E – Doenças associadas ao esforço físico dos superatletas: insuficiência renal aguda, por causa pré-renal devido à desidratação e também por eventual liberação de mioglobinas por micro-lesão muscular disseminada, esta como uma causa no parênquima renal. A mioglobina, proteínas das fibras musculares, é altamente tóxica para os rins e pode ser muito grave uma insuficiência renal com mioglobinúria. Pode levar a falência renal, necessitando de diálise renal e podendo mesmo ser necessário transplante renal. Gastrite aguda e úlceras gastro-duodenais hemorrágicas podem ser desencadeadas por exercício fatigante. Baixa imunidade, favorecendo infecções oportunistas como viroses, doenças por fungos e mesmo por bactérias bastante resistentes. Anemia também é comum.

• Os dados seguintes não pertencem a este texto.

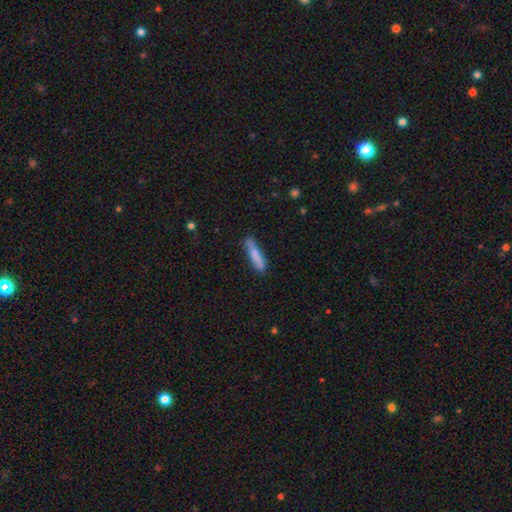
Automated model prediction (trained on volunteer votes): Q: Smooth or featured?
A: smooth (78%); runner-up: featured or disk (16%)
Q: How rounded?
A: cigar-shaped (88%); runner-up: in between (11%)
Q: Merging?
A: none (79%); runner-up: minor disturbance (16%)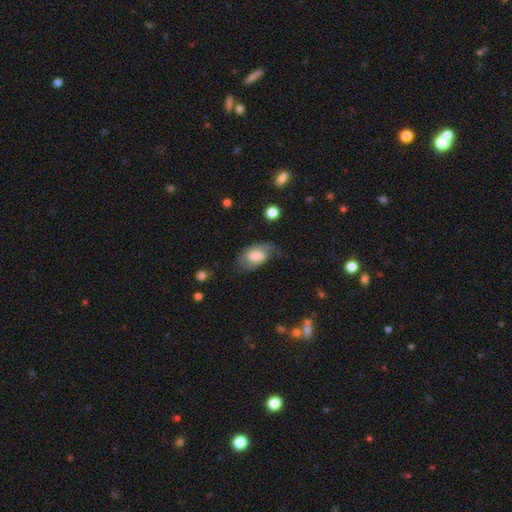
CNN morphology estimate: The model was most divided on "merging": none: 47%, minor disturbance: 31%, major disturbance: 20%, merger: 2%. More confident: how rounded — in between (89%); smooth or featured — smooth (62%).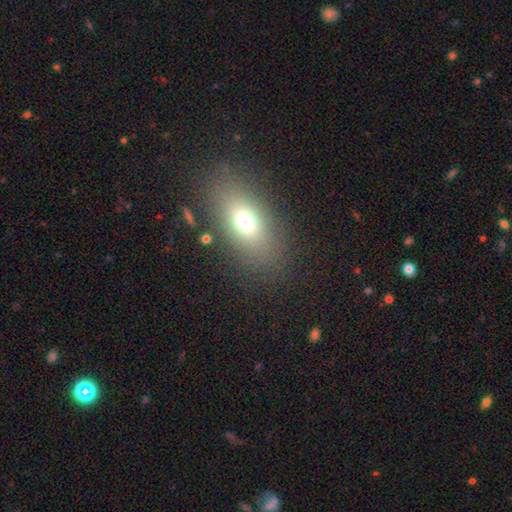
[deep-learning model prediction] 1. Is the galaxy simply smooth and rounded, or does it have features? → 69% smooth, 18% featured or disk, 13% star or artifact.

O que motiva os superatletas?
São pessoas comuns e que nunca foram esportistas profissionais. Quando começam a participar de provas cada vez mais longas, eles se transformam em “mini-celebridades”. Tornam-se heróis para si próprios e para suas famílias. Seus filhos os estimulam e, na escola, contam que o pai correu 140 km. As esposas por verem os maridos longe do sedentarismo e das farras, apóiam os cônjuges nos treinamentos e provas. No escritório, viram super-homens, Clarks Kents que usam o trabalho para manter o esporte. Os superatletas, que passaram quase a vida toda na obscuridade, de repente, se tornam reconhecidos e recebem elogios e apoio. Para ganhar cada vez mais notoriedade, sempre querem fazer provas cada vez mais longas. Maratona no Pólo Sul, 300 km no Saara, atravessar o Canal da Mancha, atravessar os Estados Unidos em uma bicicleta. A obsessão não tem fim.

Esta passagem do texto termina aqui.